The tactic of proning out and “hog-tying” a combative suspect has taken repeated bad raps over the years as a potential cause of arrest-related death. Yet rigorous scientific studies have failed to substantiate the technique’s alleged danger.
Now add the findings of yet another research group to the controversy–findings that again seem to support prone positioning as a viable option for controlling combative subjects.
Headed by Dr. Davut Savaser, an emergency medicine specialist, a team of eight physicians and one PhD from the University of California-San Diego School of Medicine investigated the claim that prone positioning and the force required to place a suspect in that posture can “adversely impact cardiovascular function” to the point that “restrained individuals may be at significant risk” of dying.
The team’s test subjects were 25 male volunteers from the UCSD campus who ranged in age from 22 to 42. In random order, each underwent five separate trials in different body positions while their heart and circulatory functions were closely monitored. Specifically they were studied while supine (face up), prone (face down), prone with “maximal restraint” (hog-tied), prone maximal with 50 lbs. of weight on their back, and with 100 lbs. of weight.
In the maximal positions, the subjects were handcuffed behind their back, with “ankles secured together within one to two feet of the wrists via restraint straps.” Plate weights laid in the center of their back were intended “to simulate the force often required to place individuals” in those positions.
The volunteers stayed in each posture for three minutes before any cardiovascular measurements were taken “to allow for physiological adjustment.” Each subject had at least five minutes’ rest between positions.
Multiple readings, including heart rate, oxygen saturation, blood pressure, and blood flow, were taken and analyzed and sonographic images were made for cardiographic evaluation.
At 100 lbs. of weight, subjects experienced a statistically significant increase in heart rate compared to other positions, but the rate still “remained within the normal range,” the researchers found.

• **Work to be completed**:
Continue the article on the prone restraint study from the point where it stops.

• **Data records**:
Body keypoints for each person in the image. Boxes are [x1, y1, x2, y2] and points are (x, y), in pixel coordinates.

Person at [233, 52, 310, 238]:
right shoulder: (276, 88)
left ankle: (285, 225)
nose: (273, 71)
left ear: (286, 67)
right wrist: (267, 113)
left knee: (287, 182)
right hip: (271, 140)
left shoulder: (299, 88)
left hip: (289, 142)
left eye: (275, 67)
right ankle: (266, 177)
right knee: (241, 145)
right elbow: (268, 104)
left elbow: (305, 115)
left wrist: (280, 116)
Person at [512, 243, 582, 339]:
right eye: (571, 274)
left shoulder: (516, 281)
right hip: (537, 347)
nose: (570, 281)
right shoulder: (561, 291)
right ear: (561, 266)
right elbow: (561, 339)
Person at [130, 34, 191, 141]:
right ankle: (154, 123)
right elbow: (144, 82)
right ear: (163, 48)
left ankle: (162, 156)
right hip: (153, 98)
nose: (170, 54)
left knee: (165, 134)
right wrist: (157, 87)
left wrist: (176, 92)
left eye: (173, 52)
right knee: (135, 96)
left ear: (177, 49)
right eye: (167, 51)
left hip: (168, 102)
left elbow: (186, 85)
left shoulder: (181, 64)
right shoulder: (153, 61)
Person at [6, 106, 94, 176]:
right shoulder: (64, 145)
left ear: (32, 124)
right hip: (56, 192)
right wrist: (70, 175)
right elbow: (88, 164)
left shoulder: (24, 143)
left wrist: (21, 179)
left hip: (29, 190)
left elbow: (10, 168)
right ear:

• **Task output**:
Overall, they write, “We found no or minimal changes in vital signs…in all the prone positions [and] we found no differences in [cardiac output] between any of the positions with and without weight force.”
Without change in cardiac output and no evidence of compromise of vital signs, the team found no data to support the accusation that prone positioning can produce “sudden cardiovascular collapse.”
Earlier studies have tended to rule out so-called “positional asphyxia,” a dire compromise of the respiratory system, as a cause of arrest-related deaths among proned-out subjects. With the latest findings relative to alleged cardio threats, “the exact cause of death in many of these cases remains unclear,” the researchers conclude.
Savaser’s team admits to limitations in their work. For example, “We did not replicate all potential conditions in the field, including physical exertion, psychological stress, drug intoxication, and trauma, which might impact cardiovascular function.” Also greater weight on a suspect’s back reflecting the force to control a struggling individual in the field might also alter results.
Because there remains much about arrest-related deaths that is unknown, officers are still cautioned to take a conservative approach where prone positioning is concerned. Attorney Mildred (Missy) O’Linn of the Los Angeles law firm Manning & Kass, Ellrod, Ramirez, Trester, a former LEO who specializes in defending officers and agencies, told Force Science News:
“I continue to advise officers to avoid dog-piling proned suspects if possible without jeopardizing the safety of themselves or other innocent parties. If during an incident there is need for a swarming type of control, try to shorten the time frame and lighten the load on the subject as much as tactically advisable. Get the subject into a seated position, monitor him or her closely, and involve EMS personnel as early as possible.
“It’s important to go the extra mile with precautions because when legal challenges arise later, you want to be able to show that you tried to act in a reasonable and humane fashion.”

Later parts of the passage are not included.